[Record extracts]
____
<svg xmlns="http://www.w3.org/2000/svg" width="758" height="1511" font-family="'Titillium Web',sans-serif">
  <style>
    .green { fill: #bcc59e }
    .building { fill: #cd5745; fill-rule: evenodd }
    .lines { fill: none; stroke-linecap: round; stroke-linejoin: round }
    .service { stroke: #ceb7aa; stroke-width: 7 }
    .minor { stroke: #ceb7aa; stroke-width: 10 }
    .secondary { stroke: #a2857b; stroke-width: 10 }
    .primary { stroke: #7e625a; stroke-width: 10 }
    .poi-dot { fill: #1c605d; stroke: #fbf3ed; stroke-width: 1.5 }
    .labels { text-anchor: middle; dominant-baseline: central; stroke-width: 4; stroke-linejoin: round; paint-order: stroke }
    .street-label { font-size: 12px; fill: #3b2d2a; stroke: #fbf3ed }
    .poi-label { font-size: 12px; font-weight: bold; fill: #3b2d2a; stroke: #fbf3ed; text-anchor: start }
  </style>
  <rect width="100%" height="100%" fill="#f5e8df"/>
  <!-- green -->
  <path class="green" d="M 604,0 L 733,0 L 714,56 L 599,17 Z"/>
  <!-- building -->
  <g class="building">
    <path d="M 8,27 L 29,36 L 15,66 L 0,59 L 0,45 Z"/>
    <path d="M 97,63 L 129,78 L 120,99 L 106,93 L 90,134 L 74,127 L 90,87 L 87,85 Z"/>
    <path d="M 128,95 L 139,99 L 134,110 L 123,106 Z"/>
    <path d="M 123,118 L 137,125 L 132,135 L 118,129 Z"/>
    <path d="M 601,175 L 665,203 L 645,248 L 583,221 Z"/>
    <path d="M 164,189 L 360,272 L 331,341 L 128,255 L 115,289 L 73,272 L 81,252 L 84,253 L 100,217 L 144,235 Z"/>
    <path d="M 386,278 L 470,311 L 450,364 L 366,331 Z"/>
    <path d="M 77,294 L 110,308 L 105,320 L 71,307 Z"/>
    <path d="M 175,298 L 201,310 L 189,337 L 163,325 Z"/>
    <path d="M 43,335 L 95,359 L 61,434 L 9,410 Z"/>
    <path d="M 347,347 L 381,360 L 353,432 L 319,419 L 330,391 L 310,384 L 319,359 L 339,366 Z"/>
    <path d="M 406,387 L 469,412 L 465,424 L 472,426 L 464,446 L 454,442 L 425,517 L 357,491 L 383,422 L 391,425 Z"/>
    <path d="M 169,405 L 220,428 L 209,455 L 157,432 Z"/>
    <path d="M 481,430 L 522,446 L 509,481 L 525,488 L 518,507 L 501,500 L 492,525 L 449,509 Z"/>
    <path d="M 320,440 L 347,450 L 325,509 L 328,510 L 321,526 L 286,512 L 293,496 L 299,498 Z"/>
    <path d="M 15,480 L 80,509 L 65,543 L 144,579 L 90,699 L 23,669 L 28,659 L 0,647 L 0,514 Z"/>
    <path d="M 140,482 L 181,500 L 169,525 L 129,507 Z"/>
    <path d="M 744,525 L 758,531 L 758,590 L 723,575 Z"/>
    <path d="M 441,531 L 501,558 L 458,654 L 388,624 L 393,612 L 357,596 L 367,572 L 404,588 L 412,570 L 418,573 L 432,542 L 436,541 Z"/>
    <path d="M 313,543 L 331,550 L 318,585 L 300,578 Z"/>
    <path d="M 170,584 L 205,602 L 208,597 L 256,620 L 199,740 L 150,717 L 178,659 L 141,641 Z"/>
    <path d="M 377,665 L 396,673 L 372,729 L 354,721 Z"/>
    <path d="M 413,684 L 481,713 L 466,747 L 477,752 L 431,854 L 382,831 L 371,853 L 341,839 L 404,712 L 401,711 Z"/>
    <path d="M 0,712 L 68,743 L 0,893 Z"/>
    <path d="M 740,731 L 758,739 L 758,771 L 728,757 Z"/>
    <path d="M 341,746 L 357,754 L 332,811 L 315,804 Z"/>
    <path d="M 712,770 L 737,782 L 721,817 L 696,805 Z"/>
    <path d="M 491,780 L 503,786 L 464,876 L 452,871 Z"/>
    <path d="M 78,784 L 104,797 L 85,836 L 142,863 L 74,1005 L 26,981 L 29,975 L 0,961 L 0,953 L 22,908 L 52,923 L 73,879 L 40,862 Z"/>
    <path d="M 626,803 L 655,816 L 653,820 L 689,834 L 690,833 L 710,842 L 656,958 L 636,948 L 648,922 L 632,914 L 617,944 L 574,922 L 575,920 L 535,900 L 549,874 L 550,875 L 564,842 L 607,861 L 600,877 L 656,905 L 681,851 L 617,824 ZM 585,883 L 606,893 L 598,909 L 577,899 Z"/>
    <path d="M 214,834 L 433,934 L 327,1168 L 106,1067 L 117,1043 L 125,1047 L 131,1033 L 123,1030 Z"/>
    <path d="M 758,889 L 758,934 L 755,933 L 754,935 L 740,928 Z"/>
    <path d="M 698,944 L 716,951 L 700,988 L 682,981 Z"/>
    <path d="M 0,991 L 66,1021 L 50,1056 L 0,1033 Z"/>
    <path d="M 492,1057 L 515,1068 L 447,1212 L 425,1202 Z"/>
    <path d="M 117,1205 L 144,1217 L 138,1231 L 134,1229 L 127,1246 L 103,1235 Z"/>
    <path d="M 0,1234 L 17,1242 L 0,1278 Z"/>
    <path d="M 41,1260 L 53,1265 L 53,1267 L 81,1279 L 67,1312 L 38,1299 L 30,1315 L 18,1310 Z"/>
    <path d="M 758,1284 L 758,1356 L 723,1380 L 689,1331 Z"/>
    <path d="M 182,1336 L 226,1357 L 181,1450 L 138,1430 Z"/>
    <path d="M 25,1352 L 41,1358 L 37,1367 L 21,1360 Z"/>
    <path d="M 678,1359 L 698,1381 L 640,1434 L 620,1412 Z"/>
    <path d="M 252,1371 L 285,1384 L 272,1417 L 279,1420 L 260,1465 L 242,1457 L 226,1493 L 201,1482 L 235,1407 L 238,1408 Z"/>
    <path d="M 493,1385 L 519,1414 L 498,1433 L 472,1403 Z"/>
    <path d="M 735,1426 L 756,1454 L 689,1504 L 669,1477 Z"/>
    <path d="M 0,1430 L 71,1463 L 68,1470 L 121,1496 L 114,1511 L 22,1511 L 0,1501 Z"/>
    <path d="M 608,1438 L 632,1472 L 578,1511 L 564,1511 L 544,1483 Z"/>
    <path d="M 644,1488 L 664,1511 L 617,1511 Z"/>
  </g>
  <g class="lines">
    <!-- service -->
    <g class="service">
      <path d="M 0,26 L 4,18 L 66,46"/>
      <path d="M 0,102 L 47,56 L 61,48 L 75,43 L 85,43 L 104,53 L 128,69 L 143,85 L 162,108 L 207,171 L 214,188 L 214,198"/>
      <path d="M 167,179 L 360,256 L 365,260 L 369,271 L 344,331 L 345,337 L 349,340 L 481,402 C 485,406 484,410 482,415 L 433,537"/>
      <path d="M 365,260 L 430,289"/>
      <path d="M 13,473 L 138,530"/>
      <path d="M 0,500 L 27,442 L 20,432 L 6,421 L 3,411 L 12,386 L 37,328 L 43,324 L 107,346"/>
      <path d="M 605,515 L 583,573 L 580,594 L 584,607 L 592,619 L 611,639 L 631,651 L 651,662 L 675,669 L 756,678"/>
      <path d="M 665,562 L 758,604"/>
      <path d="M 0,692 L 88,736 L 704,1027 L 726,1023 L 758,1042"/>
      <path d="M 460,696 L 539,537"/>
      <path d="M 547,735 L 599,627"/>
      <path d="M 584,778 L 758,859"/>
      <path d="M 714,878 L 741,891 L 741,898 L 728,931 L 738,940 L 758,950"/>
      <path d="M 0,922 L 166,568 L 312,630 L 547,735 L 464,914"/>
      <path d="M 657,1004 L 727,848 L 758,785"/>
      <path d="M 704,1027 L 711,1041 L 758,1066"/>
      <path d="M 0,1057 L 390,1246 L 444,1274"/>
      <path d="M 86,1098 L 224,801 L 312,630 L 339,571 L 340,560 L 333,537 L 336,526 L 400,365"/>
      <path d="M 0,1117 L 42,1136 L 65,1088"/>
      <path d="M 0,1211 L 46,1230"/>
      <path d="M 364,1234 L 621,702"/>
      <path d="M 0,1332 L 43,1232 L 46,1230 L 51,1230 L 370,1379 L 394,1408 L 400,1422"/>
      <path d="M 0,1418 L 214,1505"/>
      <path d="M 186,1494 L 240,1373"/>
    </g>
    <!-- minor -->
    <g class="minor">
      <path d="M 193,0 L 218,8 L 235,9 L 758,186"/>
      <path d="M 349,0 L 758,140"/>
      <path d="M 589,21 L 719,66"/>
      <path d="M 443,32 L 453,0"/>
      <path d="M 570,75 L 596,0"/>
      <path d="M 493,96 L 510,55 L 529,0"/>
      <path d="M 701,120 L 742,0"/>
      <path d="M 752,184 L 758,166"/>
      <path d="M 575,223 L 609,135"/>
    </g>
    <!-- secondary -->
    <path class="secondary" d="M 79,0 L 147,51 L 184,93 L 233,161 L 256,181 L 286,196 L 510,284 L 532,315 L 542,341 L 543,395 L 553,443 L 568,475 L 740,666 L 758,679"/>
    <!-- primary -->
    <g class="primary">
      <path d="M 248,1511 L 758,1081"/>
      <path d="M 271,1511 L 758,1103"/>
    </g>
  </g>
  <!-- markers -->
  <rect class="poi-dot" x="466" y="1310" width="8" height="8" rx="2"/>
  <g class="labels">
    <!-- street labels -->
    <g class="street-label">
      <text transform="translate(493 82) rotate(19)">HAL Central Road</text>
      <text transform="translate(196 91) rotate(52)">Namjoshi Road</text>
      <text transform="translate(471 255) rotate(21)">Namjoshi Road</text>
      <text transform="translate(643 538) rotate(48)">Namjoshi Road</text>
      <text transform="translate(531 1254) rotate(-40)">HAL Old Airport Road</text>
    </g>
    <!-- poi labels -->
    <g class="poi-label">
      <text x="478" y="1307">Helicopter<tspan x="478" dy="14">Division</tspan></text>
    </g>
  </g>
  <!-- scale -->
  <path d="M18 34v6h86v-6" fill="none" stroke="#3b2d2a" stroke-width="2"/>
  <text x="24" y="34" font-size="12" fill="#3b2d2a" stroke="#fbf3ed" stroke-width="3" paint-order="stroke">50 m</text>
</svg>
____
[Problem description] All that should be written out is the stretch of lines above between the one holding "#ceb7aa; stroke-width: 7" and the one holding "<!-- green -->", inclusive, exactly as given.

[Exercise answer]
    .service { stroke: #ceb7aa; stroke-width: 7 }
    .minor { stroke: #ceb7aa; stroke-width: 10 }
    .secondary { stroke: #a2857b; stroke-width: 10 }
    .primary { stroke: #7e625a; stroke-width: 10 }
    .poi-dot { fill: #1c605d; stroke: #fbf3ed; stroke-width: 1.5 }
    .labels { text-anchor: middle; dominant-baseline: central; stroke-width: 4; stroke-linejoin: round; paint-order: stroke }
    .street-label { font-size: 12px; fill: #3b2d2a; stroke: #fbf3ed }
    .poi-label { font-size: 12px; font-weight: bold; fill: #3b2d2a; stroke: #fbf3ed; text-anchor: start }
  </style>
  <rect width="100%" height="100%" fill="#f5e8df"/>
  <!-- green -->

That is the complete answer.